SCIFI MEDIA ZONE: What did you learn from the first movie that you were able to apply to this one?

RAJA GOSNELL: I had a better language, a better descriptive language with the crew – so much of this movie is in my head, and it’s easy to assume that since I get it, everyone around me is going to get it. But if you take a 30,00 feet step back and look at it, it’s a guy telling you to point a camera at nothing, and so we brought back basically all of our creative department heads, which gave us a shorthand. We’d all made a Smurf movie, so we all knew what the drill was, but I guess for me, just the communication, understanding that this is really hard to get, and so the day would start with me on the floor, with 6 Smurf “Maquettes” — what we call the Gumbies — but I would basically block and stage the scene with the entire crew. You know, “The Smurfette is going to walk over here, and then someone will do the Smurfette voice, and something is going to happen,” so instead of watching the actors do it, they’re actually watching me dancing these puppets around, so they sort of get a sense of how it’s going to work.

SCIFI MEDIA ZONE: Given that the general public doesn’t even know the background of the Smurfs in terms of their history in the 50s, what is it about them that continues to appeal to people?

RAJA GOSNELL: In my opinion, they’re super-cute, they’re super-wholesome, they come from a much simpler time, and they’re sort of a salt of the earth approach that Poppa has to life and to dealing with the various personalities of his other Smurfs. They’re from a simpler time, and I think that appeals. I think seeing them in our world, I mean seeing a living and breathing Smurf on the kitchen counter, is appealing, because it’s not that hard to imagine that happening for a kid. As opposed to going into Pixar’s Up, which is an entirely created world and an amazing and beautiful movie, but it’s not happening in our world so it’s a little bit different there. But honestly, I think many of the parents of today’s kids grew up on the Smurfs, or people have heard of the Smurfs at least, and they want to check it out and hand it down to their kids.
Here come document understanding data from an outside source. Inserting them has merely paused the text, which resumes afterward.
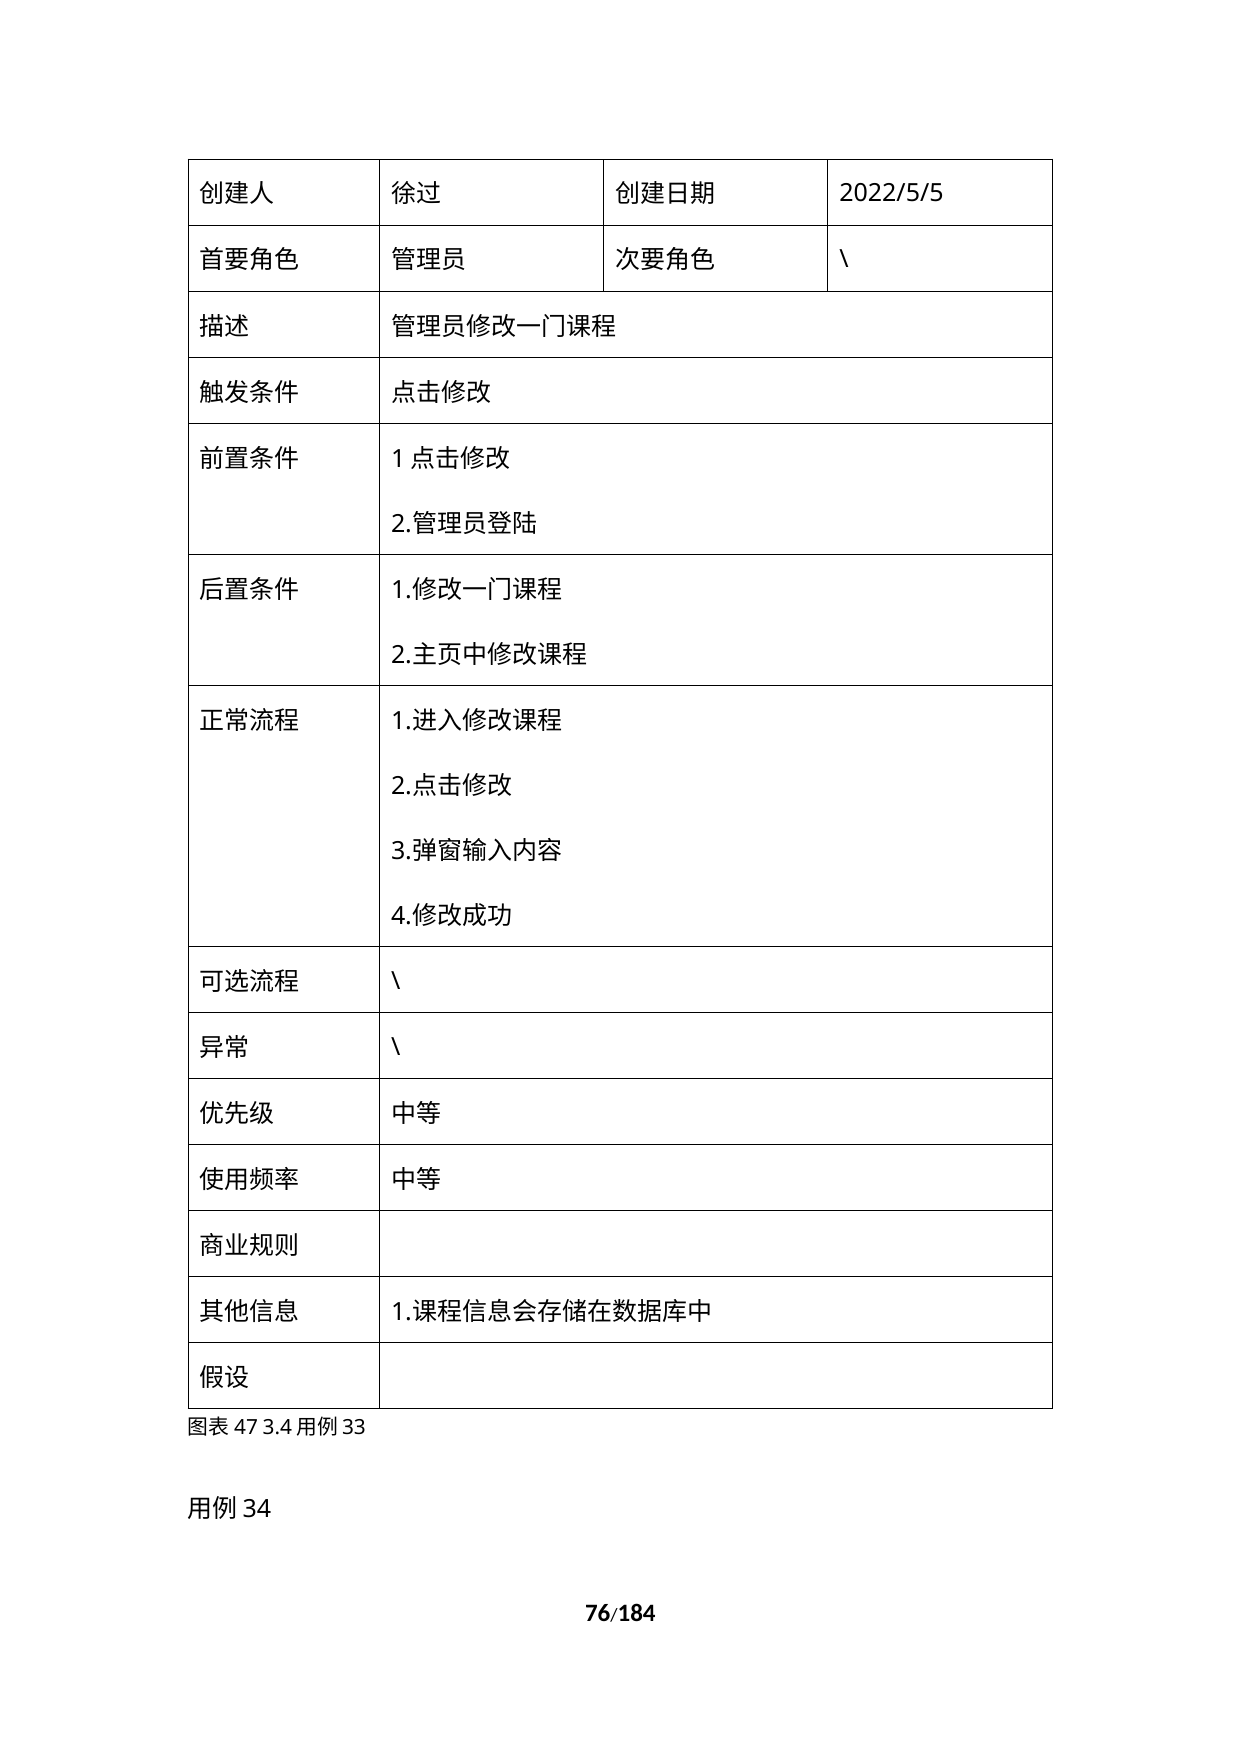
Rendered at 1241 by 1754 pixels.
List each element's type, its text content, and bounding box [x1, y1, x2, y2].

table_cell [380, 1211, 1052, 1276]
table_cell 1.进入修改课程 2.点击修改 3.弹窗输入内容 4.修改成功 [380, 686, 1052, 946]
table_cell 1.课程信息会存储在数据库中 [380, 1277, 1052, 1342]
table_cell 使用频率 [189, 1145, 379, 1210]
table_cell 1.修改一门课程 2.主页中修改课程 [380, 555, 1052, 685]
table_cell 管理员修改一门课程 [380, 292, 1052, 357]
table_cell \ [828, 226, 1052, 291]
table_cell 商业规则 [189, 1211, 379, 1276]
table_cell 创建人 [189, 160, 379, 224]
table_cell 次要角色 [604, 226, 827, 291]
table_cell 中等 [380, 1079, 1052, 1144]
table_cell 创建日期 [604, 160, 827, 224]
table_cell 1点击修改 2.管理员登陆 [380, 424, 1052, 554]
table_cell \ [380, 1013, 1052, 1078]
table_cell 中等 [380, 1145, 1052, 1210]
text 用例34 [187, 1474, 1053, 1539]
table_cell 2022/5/5 [828, 160, 1052, 224]
table_cell 优先级 [189, 1079, 379, 1144]
table_cell [380, 1343, 1052, 1408]
table_cell 正常流程 [189, 686, 379, 946]
table_cell 异常 [189, 1013, 379, 1078]
table_cell 前置条件 [189, 424, 379, 554]
table_cell 徐过 [380, 160, 603, 224]
text 图表 47 3.4用例33 [187, 1409, 1053, 1442]
table_cell 后置条件 [189, 555, 379, 685]
table_cell 假设 [189, 1343, 379, 1408]
table_cell 触发条件 [189, 358, 379, 423]
table_cell 描述 [189, 292, 379, 357]
table_cell 点击修改 [380, 358, 1052, 423]
table_cell 管理员 [380, 226, 603, 291]
table_cell \ [380, 947, 1052, 1012]
table_cell 其他信息 [189, 1277, 379, 1342]
table_cell 可选流程 [189, 947, 379, 1012]
table_cell 首要角色 [189, 226, 379, 291]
SCIFI MEDIA ZONE: One of the biggest clichés in Hollywood now is where the writers say, “Oh, this was always intended to be a trilogy,” but in reality they have to reverse engineer a trilogy. Was Smurfs always intended to be a trilogy?
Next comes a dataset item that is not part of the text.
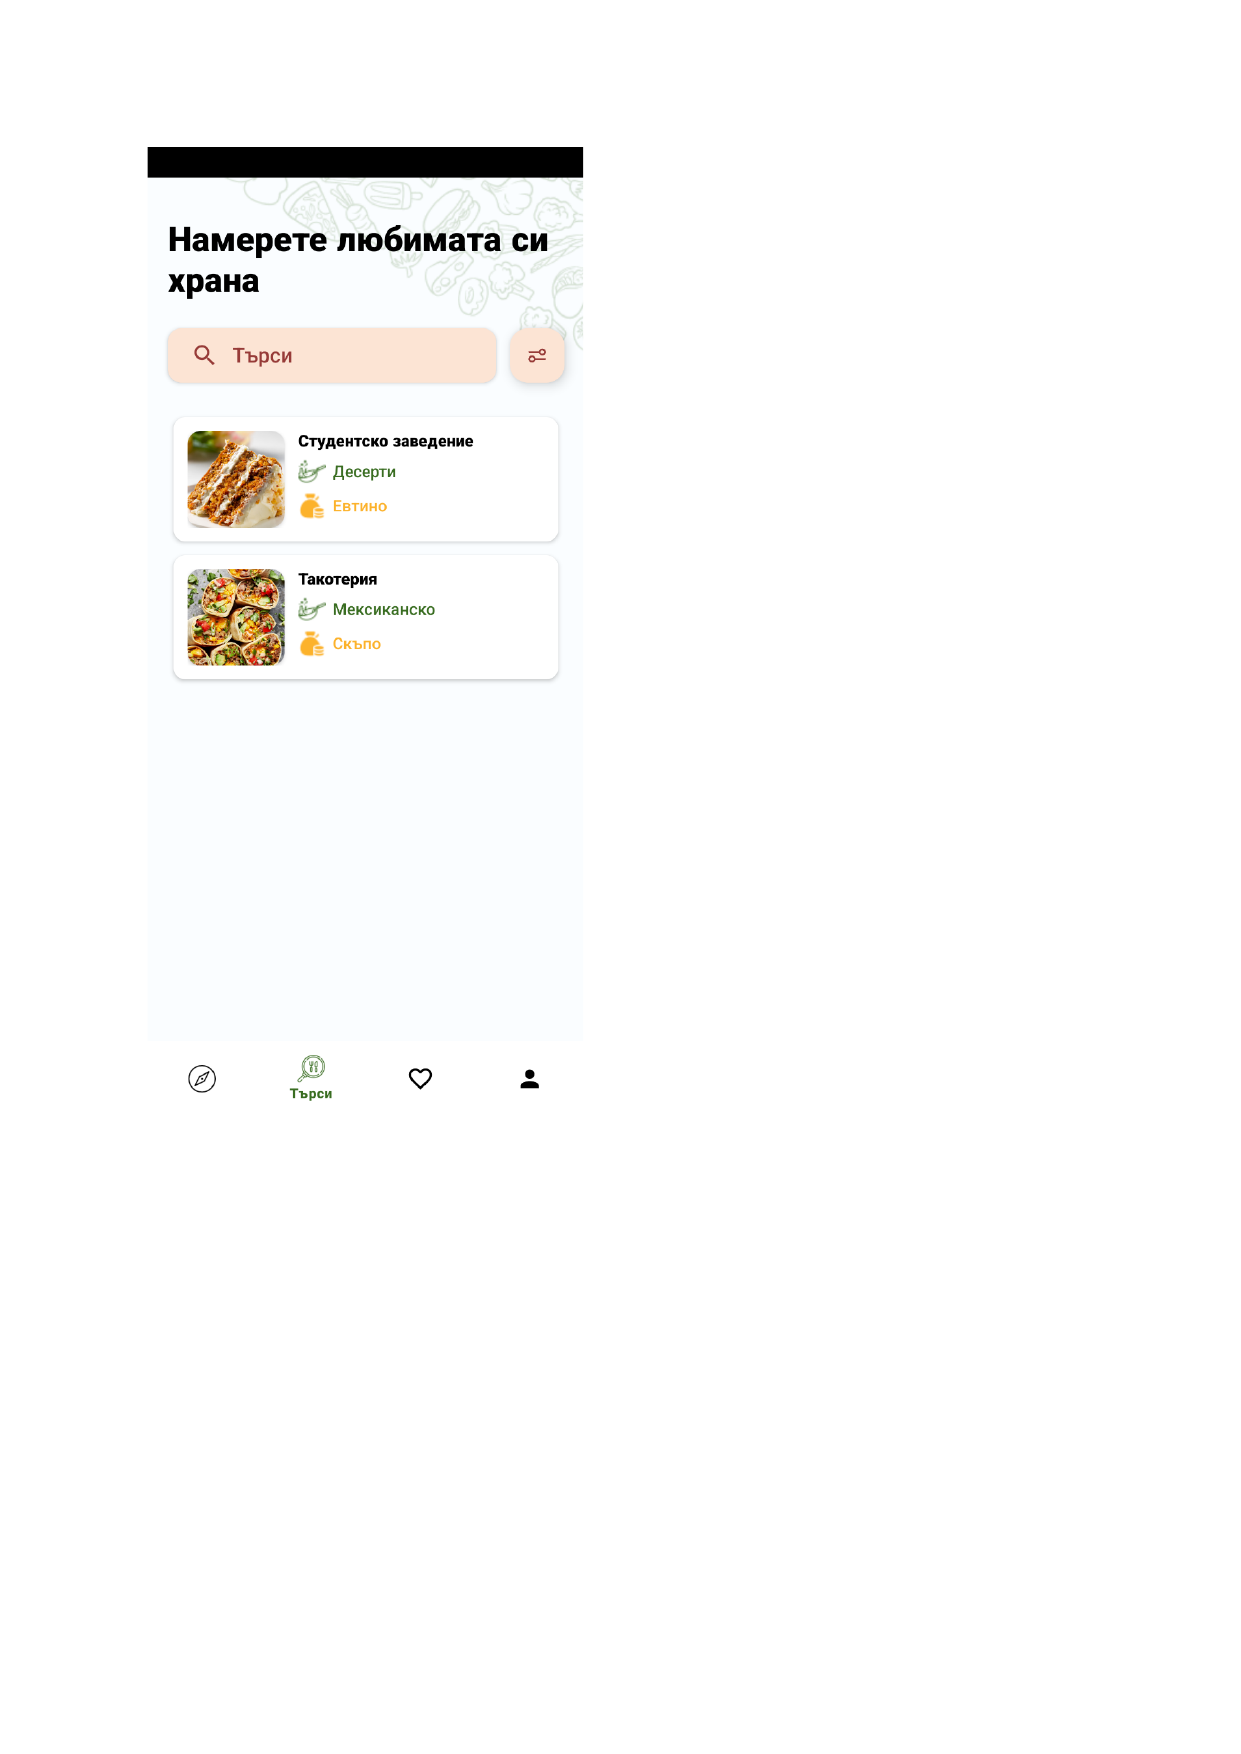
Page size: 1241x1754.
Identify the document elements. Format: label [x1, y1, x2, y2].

picture [147, 147, 584, 1116]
RAJA GOSNELL: Well, let’s put it this way — Smurfs 3 is in development, so should Smurfs 2 deliver for the audience and the audience rewards it with their viewing dollars, then there will be a Smurf s3. Was it always planned as a trilogy? I would say probably no. I mean, in our midnight dreams of sugarplums and lollipops, maybe it was a trilogy, but I think we just made the first movie to be the best first movie we could, and nobody knew if anyone was going to go see this thing. We knew we had a good movie, but we had no idea if there was any interest in a Smurf movie or if there was any Smurf love in the world. Thankfully, there was.